Kekerasan seksual yang ditargetkan terhadap perempuan dan anak perempuan dari etnis tertentu disebut sebagai salah satu temuan paling mengganggu yang muncul dari penyelidikan ICC atas kejahatan di Darfur.
Perang meletus antara tentara Sudan dan Pasukan Dukungan Cepat (RSF) pada April 2023, mengakibatkan apa yang PBB sebut sebagai “korban sipil yang menghancurkan”.
Wakil Jaksa ICC, Nazhat Shameem Khan, mengatakan “sulit menemukan kata-kata yang tepat untuk menggambarkan kedalaman penderitaan” di wilayah itu.
Dewan Keamanan PBB memberi mandat kepada ICC untuk menyelidiki dan mengadili kejahatan di Darfur dua dekade lalu, dengan membuka beberapa penyelidikan atas kejahatan perang dan genosida di wilayah tersebut sejak Juli 2002.
ICC meluncurkan penyelidikan baru pada 2023 setelah perang saudara pecah lagi, mewawancarai korban yang melarikan diri dari konflik terbaru ke Chad tetangga.
Ny. Khan menggambarkan “pola pelanggaran yang tak terhindarkan”, dan menekankan bahwa tim sedang berupaya mengubah kejahatan tersebut menjadi bukti untuk pengadilan.
Tuduhan kejahatan perang terus berlanjut dalam dua tahun terakhir, dan pada Januari 2025 AS menetapkan bahwa RSF dan milisi sekutunya telah melakukan genosida.
RSF membantah klaim tersebut dan menyatakan tidak terlibat dalam apa yang mereka sebut sebagai “konflik suku” di Darfur.
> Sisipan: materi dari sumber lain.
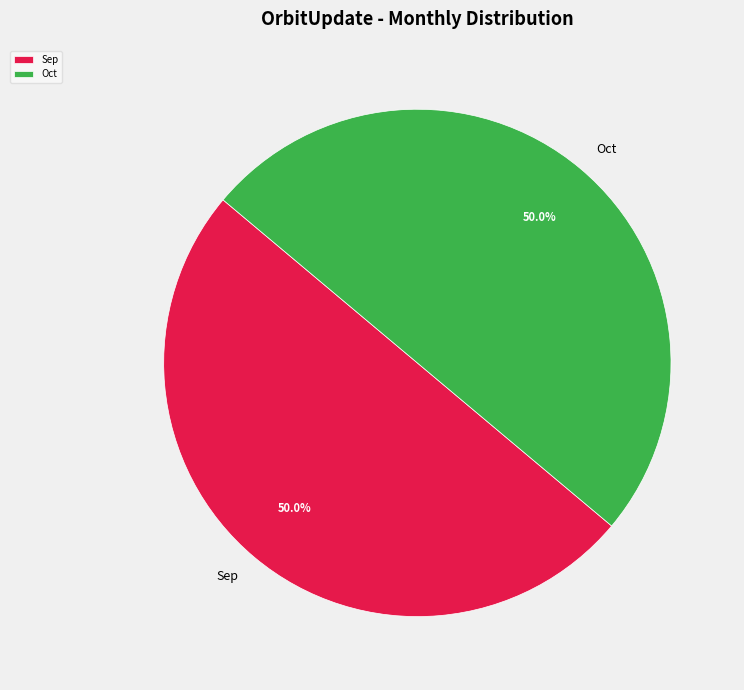

Do Sep and Oct together represent more than half of the pie?

Yes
Laporan PBB menunjukkan bahwa kondisi di Darfur terus memburuk, dengan rumah sakit dan konvoi kemanusiaan menjadi sasaran serangan, serta makanan dan air sengaja ditahan.
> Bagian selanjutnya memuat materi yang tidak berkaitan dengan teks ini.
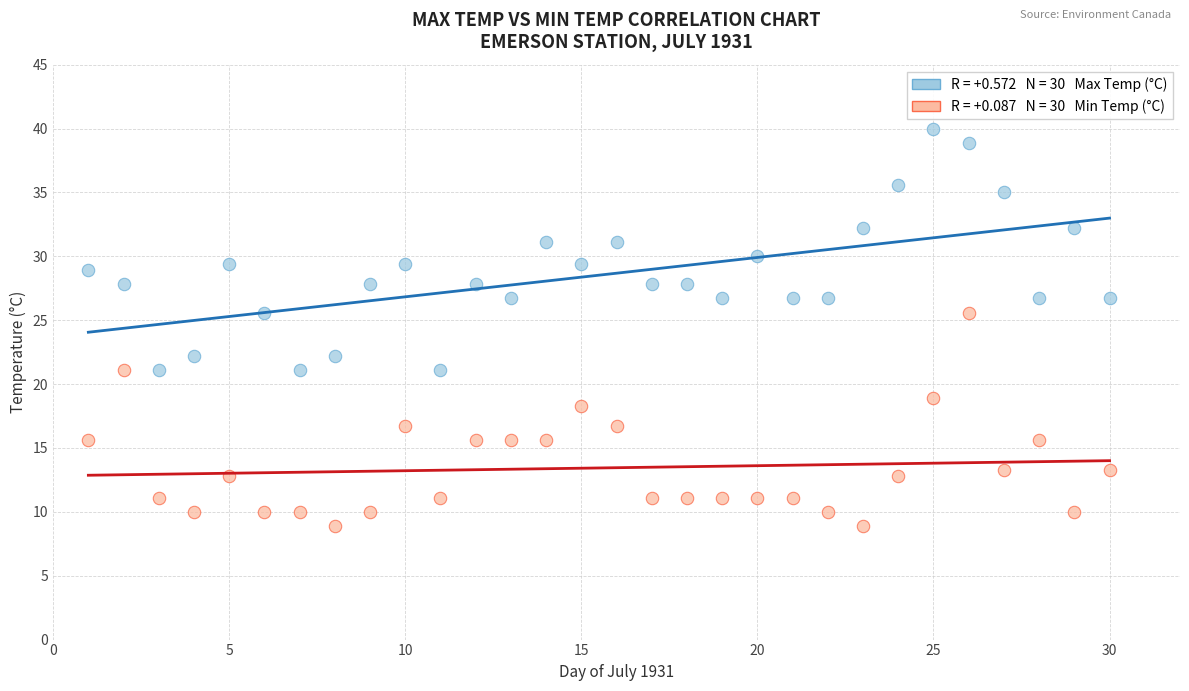

Across all data points, what is the range of Y values (max minus min)?

31.1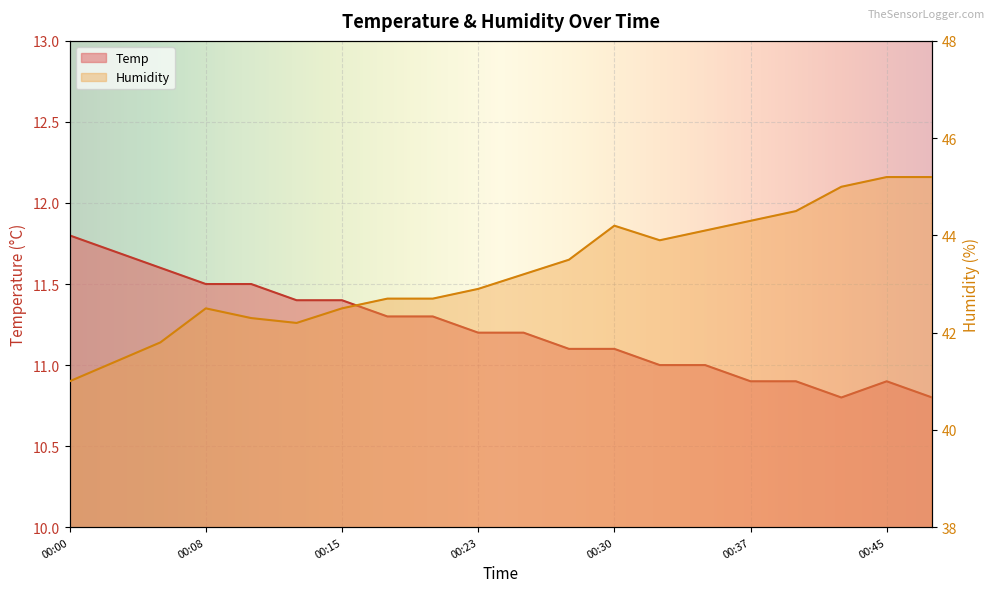

Reading right to left, list all the values displayed in this chart.

Temp: 10.8	10.9	10.8	10.9	10.9	11.0	11.0	11.1	11.1	11.2	11.2	11.3	11.3	11.4	11.4	11.5	11.5	11.6	11.7	11.8
Humidity: 45.2	45.2	45.0	44.5	44.3	44.1	43.9	44.2	43.5	43.2	42.9	42.7	42.7	42.5	42.2	42.3	42.5	41.8	41.4	41.0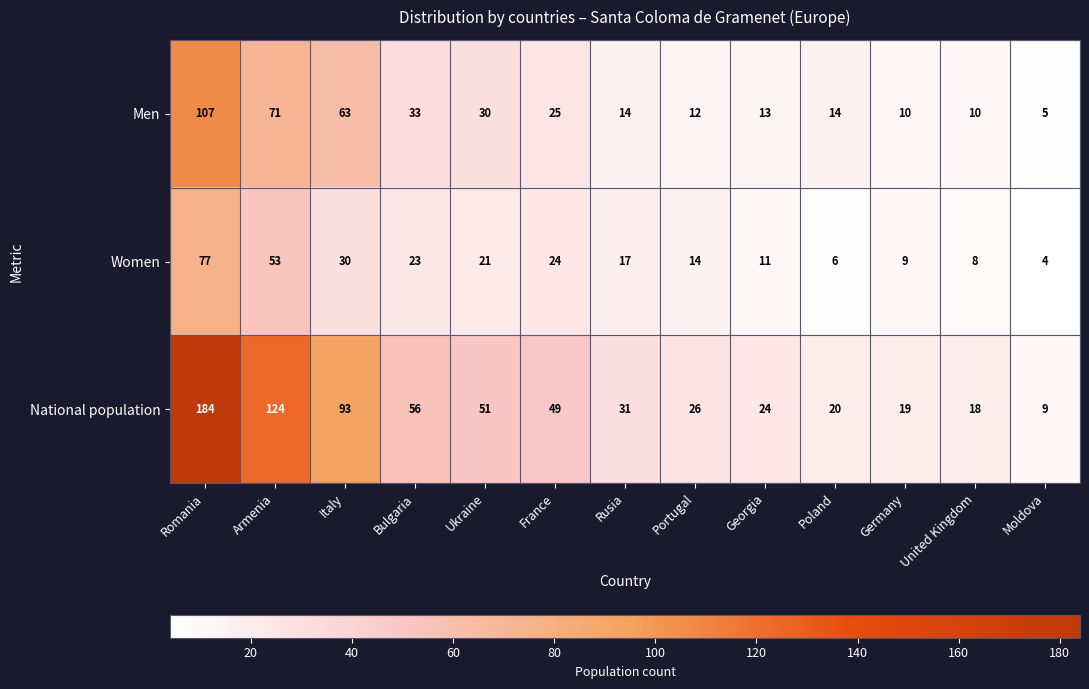

At which label does Women first exceed 17?

Romania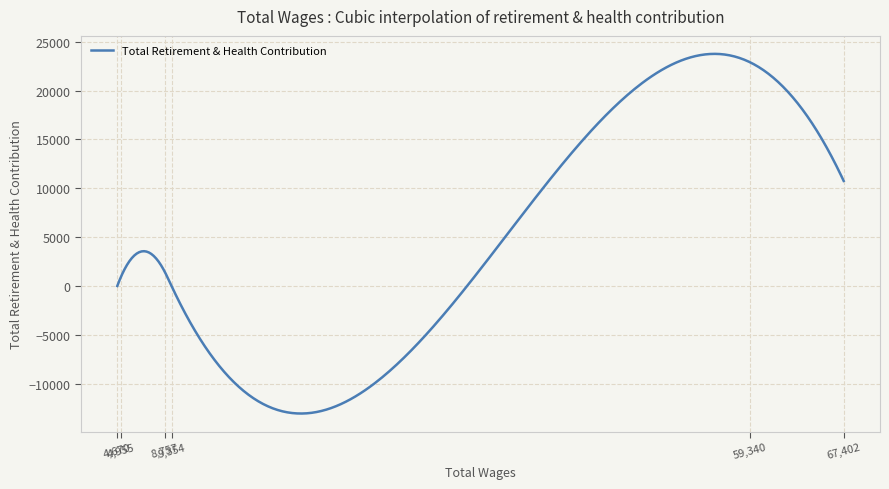

Does the chart display data point markers on the line(s)?

No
Warga sipil di ibu kota El-Fasher sepenuhnya terputus dari bantuan karena pengepungan bersenjata oleh pasukan RSF, sementara wabah kolera di zona konflik mengancam pasokan air yang sudah langka.
Kelaparan yang makin parah melanda wilayah tersebut, dengan badan anak-anak PBB (Unicef) melaporkan lebih dari 40.000 anak dirawat akibat gizi buruk akut antara Januari dan Mei 2025—dua kali lipat lebih banyak dari periode yang sama tahun lalu.
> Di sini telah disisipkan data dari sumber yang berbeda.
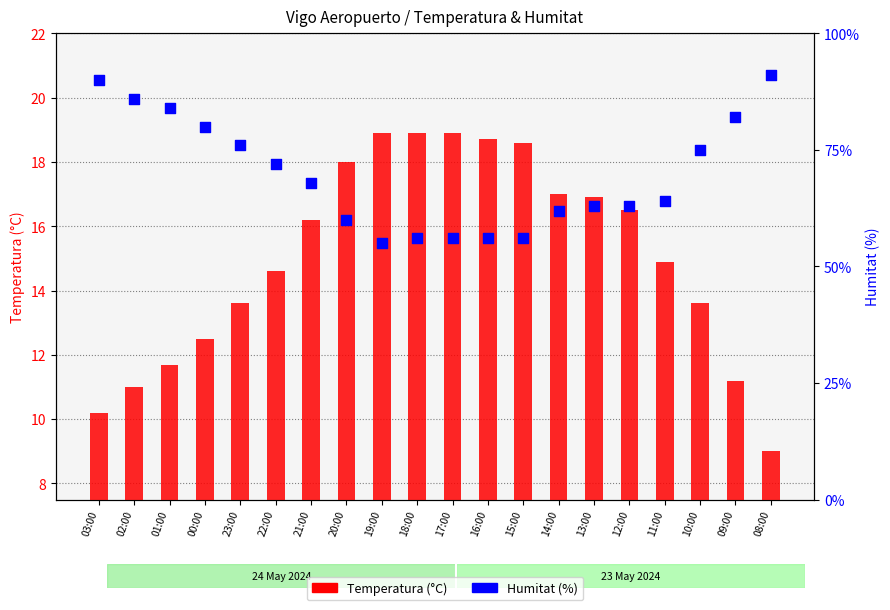

Which series contains the lowest Y value?

Temperatura (°C)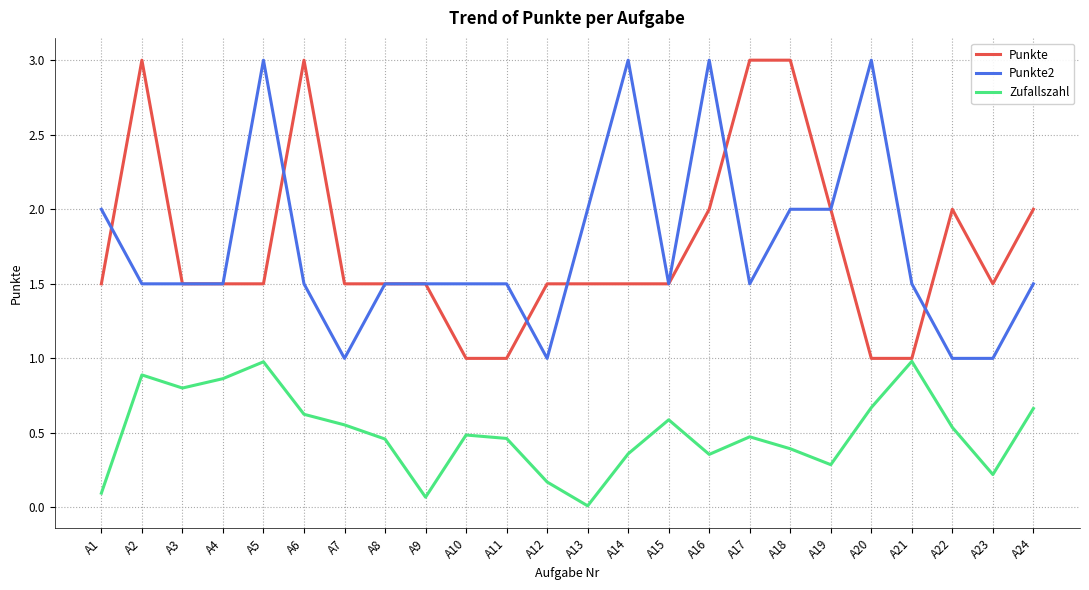

True or false: Zufallszahl has a value of 0.6 at A15.

True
“Anak-anak di Darfur kelaparan karena konflik dan terputus dari bantuan yang seharusnya bisa menyelamatkan mereka,” kata Sheldon Yett dari Unicef.
Dalam dua tahun terakhir, lebih dari 150.000 orang tewas dalam konflik dan sekitar 12 juta mengungsi, tapi Ny. Khan memperingatkan, “Jangan berilusi—situasi bisa semakin buruk.”